**Assignment A**.
Reproduce the passage on teacher value-added estimates from "To begin exploring" up to and including "conditions under study.".
**Assignment B**.
Write the next part of the passage on teacher value-added estimates, picking up after its last sentence.

To begin exploring the effects of data and model specification on VAEs we obtained data 
from one of the largest school district in the nation and created a single data set for our 
analyses that contained no missing data to ensure that any observed variability in VAEs was 
only due to changes in the three conditions under study. 

Literature Review 

Over the last decade, a growing number of VAMs have been developed, and 
different model specifications have been explored, with the dual goal of understanding and 
improving the quality of teacher value-added scores (Ballou, 2005; Ballou et al., 2004; Briggs 
& Domingue, 2011; Buddin, 2010; Harris & Sass, 2010; Harris, Sass, & Semykina, 2012; 
Harris, 2011; Hill, et al., 2011; Kane & Staiger, 2002a; 2002b; 2008; McCaffrey et al., 2004; 
McCaffrey, Sass, Lockwood, Milhaly, 2009; Papay, 2011; Rothstein, 2007; Schochet & 
Chiang, 2010). Yet, understanding which data and model specifications have a larger effect 
on teacher VAEs compared to others has been challenging because the number of model 
specifications and their possible combinations is too large to be fully investigated in any 
single study. Often, studies report results from only one or another particular value-added 
analysis (Buddin, 2010; Noell & Burns, 2006; Roderick, Jacob, & Bryk, 2002). Others focus 
on a single model specification (Ballou et al., 2004;). Yet others change several model 
specifications at once (Harris, Sass, & Semykina, 2012), for example, when reanalyzing data 
to call into question results obtained from a previous analysis (Buddin, 2010; Briggs & 
Domingue, 2011), which makes it difficult to understand the relative impact of any single 
specification change on VAEs. The number of studies that systematically explore the relative 
impact of different conditions on VAEs is limited. A recent study by Papay (2011) found 
that the effects that different outcome measures (tests) had on VAEs were larger than the 
effects school and other student background characteristics.

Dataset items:
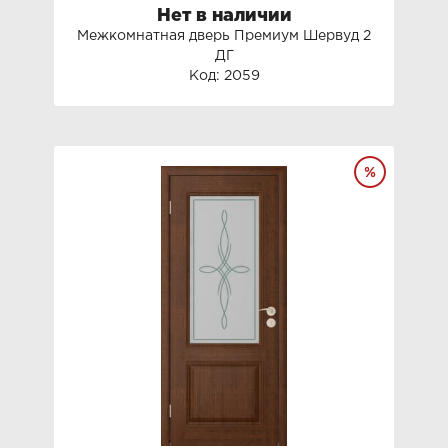
Нет в наличии
Межкомнатная дверь Премиум Шервуд 2
ДГ
Код: 2059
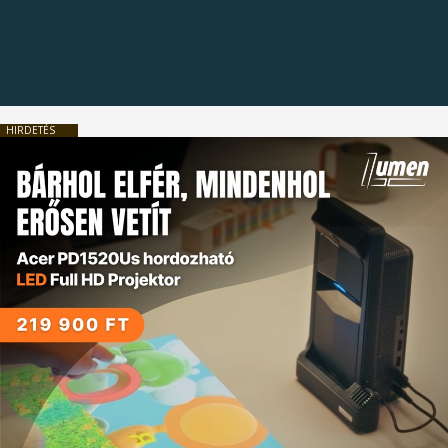
HIRDETÉS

**Written reply A**.
To begin exploring the effects of data and model specification on VAEs we obtained data 
from one of the largest school district in the nation and created a single data set for our 
analyses that contained no missing data to ensure that any observed variability in VAEs was 
only due to changes in the three conditions under study.

**Written reply B**.
There is also no commonly shared metric to report on the stability of teacher VAEs, 
which makes comparing results across studies challenging. Studies that examine the impact 
of model specifications on teacher VAEs describe stability in terms of correlations in 
teachers’ relative standing across time, or as changes in teacher classification into 
performance groups. Different studies divide the value-added distribution into different 
numbers of performance groups. Some studies specify three groups: average effective and 
significantly above or below average effective, (Ballou et al., 2004). Others use four (Papay, 
2011) or five groups respectively (McCaffrey et al., 2009), based on quartiles or quintiles , to 
report the percentage of teachers whose group designation either remained the same or 
changed. As a consequence, comparing percentage changes in teacher designations are 
difficult to interpret when those percentage changes are based on different numbers of 
performance groups.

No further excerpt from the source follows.